Counting Days
Seen at its start, looking forward fifty years seems an impossible long time with nothing ahead but time tick-beating monotonously into an unseen and unseeable future. Looking back over the same period after travel requires a feat of condensing where the humdrum valleys or unwanted recollections stay out of sight behind a series of the desired peaks and heights of memory. Of course, we each approach and tally our days in ways suitable to our calling. I have usually been OK to simply have one day follow another and another without growing overly fussed with recollection. This works for me and is apparently my natural style as I discovered at age fifteen dating an otherwise suitable “mate prospect” who turned out to be if not the Queen then at least the Patron Devotee of anniversaries.
She kept detailed track of everything and sometimes linked snippets into chains of related minutiae. There was the time we celebrated the one month passage of the first date when kissing took place. (She wore braces that made, in my mind, the first two dates risky in terms of possible entanglement with those glittering metal jaws. She solved this my hiatal dilemma (which sounds more exciting than the reality) of will by jamming her face into mine so there was no escape from the consequence of turning into a bottom feeder intent on slurping morsels of past meals from the many gaps in enamel, metal, and rubber binders. I had French kissed before that day but the event I describe I count as my first visit to a French Restaurant. Once she had me over that hurdle she had me. She knew it, too. The adage that the way to a man’s (works the same for a boy) heart being through the stomach should include the gullet because for a male once things progress that far the menu is set and the contents cooked for serving.

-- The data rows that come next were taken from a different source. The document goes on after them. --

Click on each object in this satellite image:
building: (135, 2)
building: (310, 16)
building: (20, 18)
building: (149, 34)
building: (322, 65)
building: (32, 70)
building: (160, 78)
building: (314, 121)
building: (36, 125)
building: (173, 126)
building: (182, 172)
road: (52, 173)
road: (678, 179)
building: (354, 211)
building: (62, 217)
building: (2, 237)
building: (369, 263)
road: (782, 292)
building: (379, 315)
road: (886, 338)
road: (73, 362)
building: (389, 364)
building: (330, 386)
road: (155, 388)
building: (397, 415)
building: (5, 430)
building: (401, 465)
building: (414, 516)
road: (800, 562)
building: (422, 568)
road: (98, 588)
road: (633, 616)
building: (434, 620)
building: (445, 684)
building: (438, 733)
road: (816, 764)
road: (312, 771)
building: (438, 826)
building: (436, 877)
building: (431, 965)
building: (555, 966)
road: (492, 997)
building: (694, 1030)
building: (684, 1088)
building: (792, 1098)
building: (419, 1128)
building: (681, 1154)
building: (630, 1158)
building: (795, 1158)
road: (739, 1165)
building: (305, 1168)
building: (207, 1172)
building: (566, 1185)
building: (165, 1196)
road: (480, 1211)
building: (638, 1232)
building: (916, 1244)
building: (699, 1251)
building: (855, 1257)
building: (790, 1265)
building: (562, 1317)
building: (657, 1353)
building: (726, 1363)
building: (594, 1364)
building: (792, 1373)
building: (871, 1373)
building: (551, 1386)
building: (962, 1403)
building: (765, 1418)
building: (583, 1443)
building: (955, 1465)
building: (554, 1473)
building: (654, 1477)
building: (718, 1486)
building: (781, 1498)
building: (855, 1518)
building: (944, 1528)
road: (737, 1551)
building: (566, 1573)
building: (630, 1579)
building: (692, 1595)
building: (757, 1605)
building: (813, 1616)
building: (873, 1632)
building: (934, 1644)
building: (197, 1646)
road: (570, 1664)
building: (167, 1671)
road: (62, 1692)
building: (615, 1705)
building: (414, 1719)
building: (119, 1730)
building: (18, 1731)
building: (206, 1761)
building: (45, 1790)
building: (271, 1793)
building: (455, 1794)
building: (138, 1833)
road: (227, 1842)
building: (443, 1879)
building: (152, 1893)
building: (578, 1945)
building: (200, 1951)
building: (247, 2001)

She thought, I think, this meant true love surrender when in fact my full-open gape large as a cornucopia was a defensive maneuver to escape skewering on the many metal barbs of her oral sanctuary. Quite honestly, this was not an entirely bad or unwanted situation. It had its moments of destiny, indeed, but once I’d become love’s slave the longed for consummations grew fewer as it was then the duty of my goddess to show me off at every affair available at church or state events over the entire east end of the Iron Range. Promenade in hand-holding pomp during tournaments at the Virginia Hippodrome was considerably more tolerable (meaning active as was my requirement) than having to stand stock still as an attendant in a receiving line for Eastern Star girls in Biwabik. Either of those things was worth the pain knowing the French eatery would open for an intimate little dinner afterward. Truth be told, the restaurant never opened and the dining experience devolved into snips of snacks. Two hours of promenade or attendance turned into two minutes of face mushing, by any standard a poor trade.

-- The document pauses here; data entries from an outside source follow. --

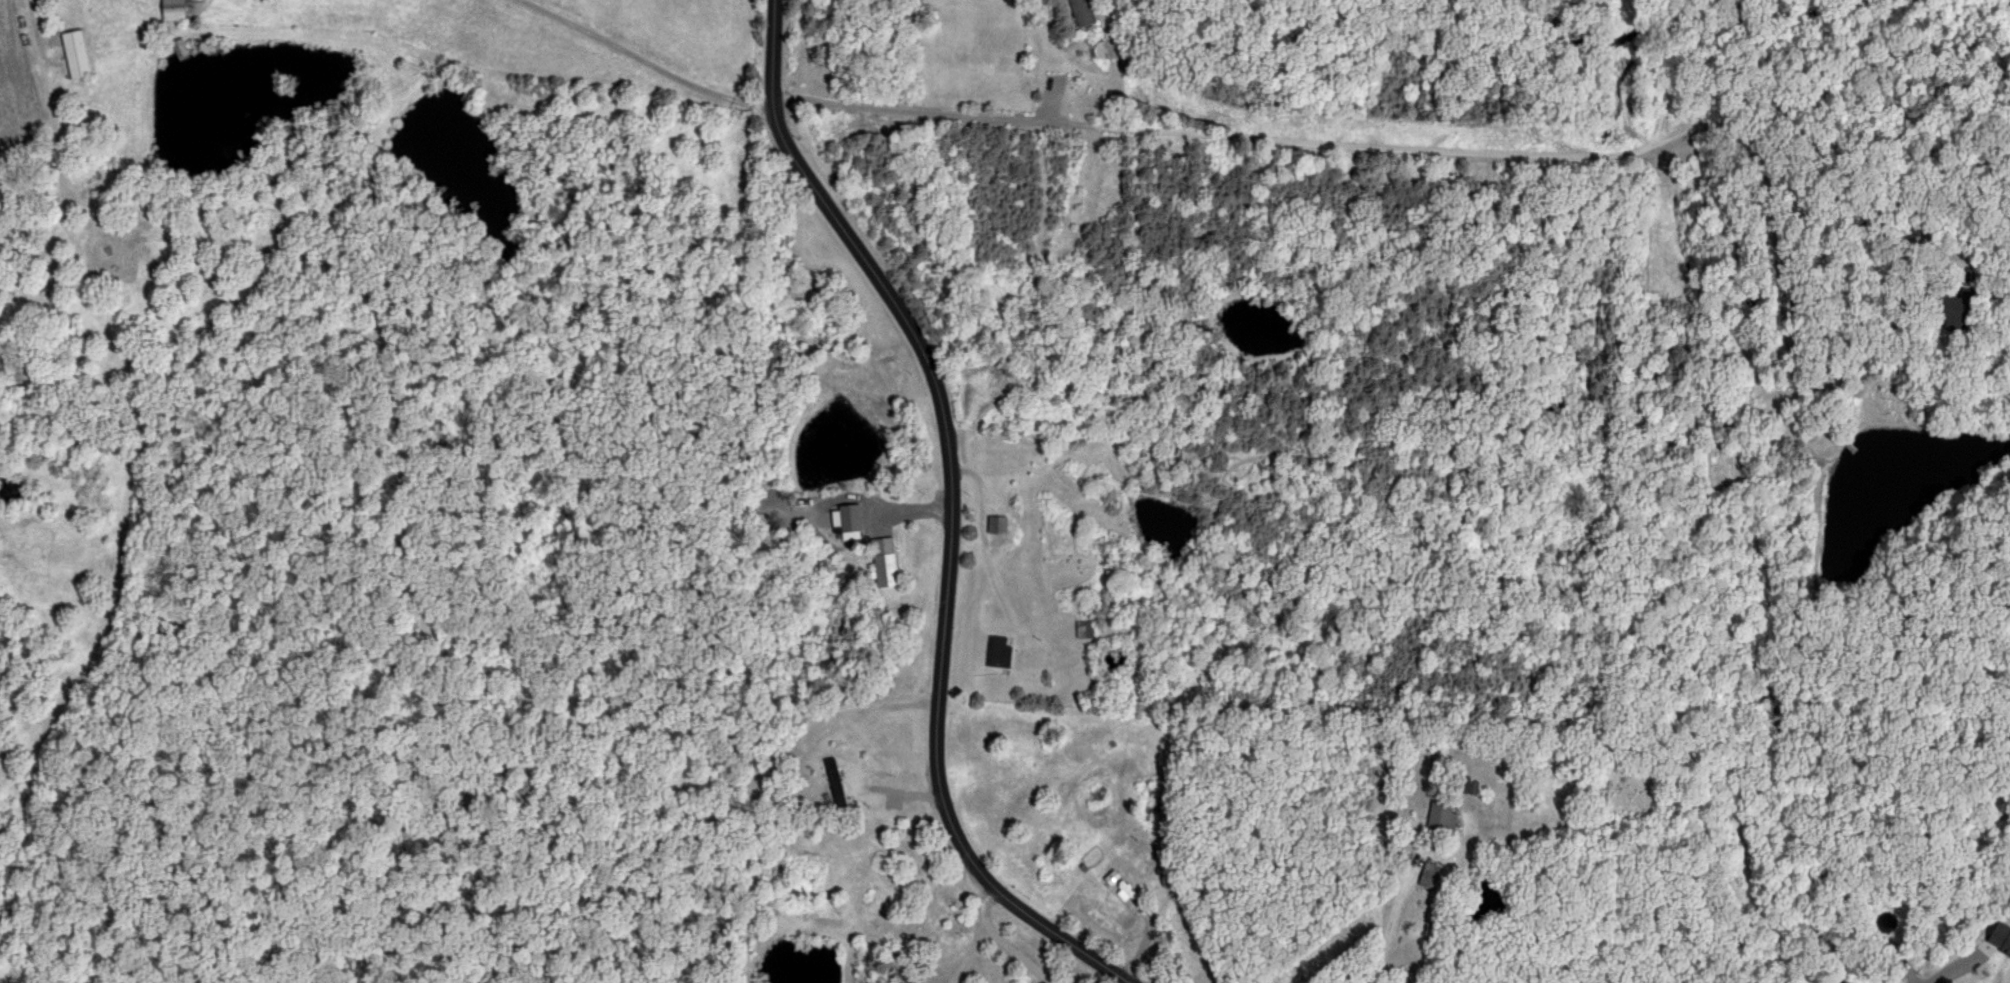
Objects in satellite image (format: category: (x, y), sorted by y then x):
building: (176, 10)
building: (1082, 13)
road: (30, 21)
building: (181, 50)
building: (79, 55)
road: (644, 60)
road: (1509, 152)
road: (951, 510)
building: (852, 521)
building: (1001, 524)
building: (886, 563)
building: (1086, 629)
building: (999, 653)
building: (836, 782)
building: (1444, 817)
building: (1430, 876)
building: (944, 895)
road: (1385, 923)
road: (1945, 969)
building: (900, 971)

I could easily enough have stayed in the position of a charm on the bracelet of a goddess. There were benefits in appearing conventionally normal. People who’d never had a word for me before would break into smiling conversation over the topic of the “nice couple” we made. This made me feel awkward knowing I was there mostly in hope of attending the grand opening of Chez Oh La-La. It didn’t feel right, but I could have endured in hope eternal had the mental requirements not been so formidable. My girl (otherwise as my owner) remembered everything in perfect detail but it was all detail as lost on me as an awareness of galactic dust. From nowhere, while my mind was off thinking about the grand opening, a meteor of inquiry would crash into my atmosphere in the form of an eager and innocent sounding question. Did I like the dress and corsage Rachael wore at the reception?
Where my mind was at any given moment was light years far from her inquiry. What Reception?

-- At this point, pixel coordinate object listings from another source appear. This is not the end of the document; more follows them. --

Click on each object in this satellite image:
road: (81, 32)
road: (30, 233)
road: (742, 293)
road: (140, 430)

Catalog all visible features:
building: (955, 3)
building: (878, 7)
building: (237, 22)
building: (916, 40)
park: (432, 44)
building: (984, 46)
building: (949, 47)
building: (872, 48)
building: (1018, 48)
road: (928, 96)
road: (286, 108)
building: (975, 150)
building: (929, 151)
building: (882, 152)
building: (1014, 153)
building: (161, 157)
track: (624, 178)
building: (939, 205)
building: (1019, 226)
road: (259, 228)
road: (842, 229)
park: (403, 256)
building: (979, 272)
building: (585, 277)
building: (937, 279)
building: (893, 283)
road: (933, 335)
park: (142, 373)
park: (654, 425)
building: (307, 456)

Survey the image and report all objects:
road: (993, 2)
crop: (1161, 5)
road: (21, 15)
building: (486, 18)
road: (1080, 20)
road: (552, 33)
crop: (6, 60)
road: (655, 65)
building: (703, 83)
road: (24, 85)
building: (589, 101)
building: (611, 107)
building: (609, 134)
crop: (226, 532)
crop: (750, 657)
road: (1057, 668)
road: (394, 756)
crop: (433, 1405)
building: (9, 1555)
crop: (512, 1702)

Who was Rachael? Was it a white dress? What corsage? I’d fall into dead sweat panic knowing that an unsatisfactory response to any portion of the question would lead to more questioning; the broche she wore, color of her dress, or the flowers on the head table could all come into play and I’d come up blank as snow on a hillside. I didn’t pay attention to such things, never had and never would. I was there to smile and look presentable while waiting in hope of the snack bar opening and of possibly someday having the full menu spread before me. It was all so really, really simple until I’d be questioned on either details or motive. Confronted I had no choice but resort to teenage male tradition and lie my butt off followed by profuse apology of the most abject sort because I knew in my heart the French snack bar was closed that night. There’d be other nights and other chances to redeem self and position, but it was so tiring and frankly not the least satisfying to lie and pander in phony sincerity. The promise of escargot was not worth the struggle to get the tasty morsel free of its determined shell.
So it was that I looked in awe at a couple celebrating fifty years of joined living. Nothing need be said of good times and bad. Those go without saying and apply to all of us, but seeing people who stayed their course for fifty years is a mindful message to me who was lucky to stay connected for fifteen weeks. Those I attempted this with can tell you with heartfelt sincerity that fifteen weeks with me is an awfully, awfully long time. I know one who claimed to have suffered an eternity in a mere five days. I think I might be commended for such efficiency.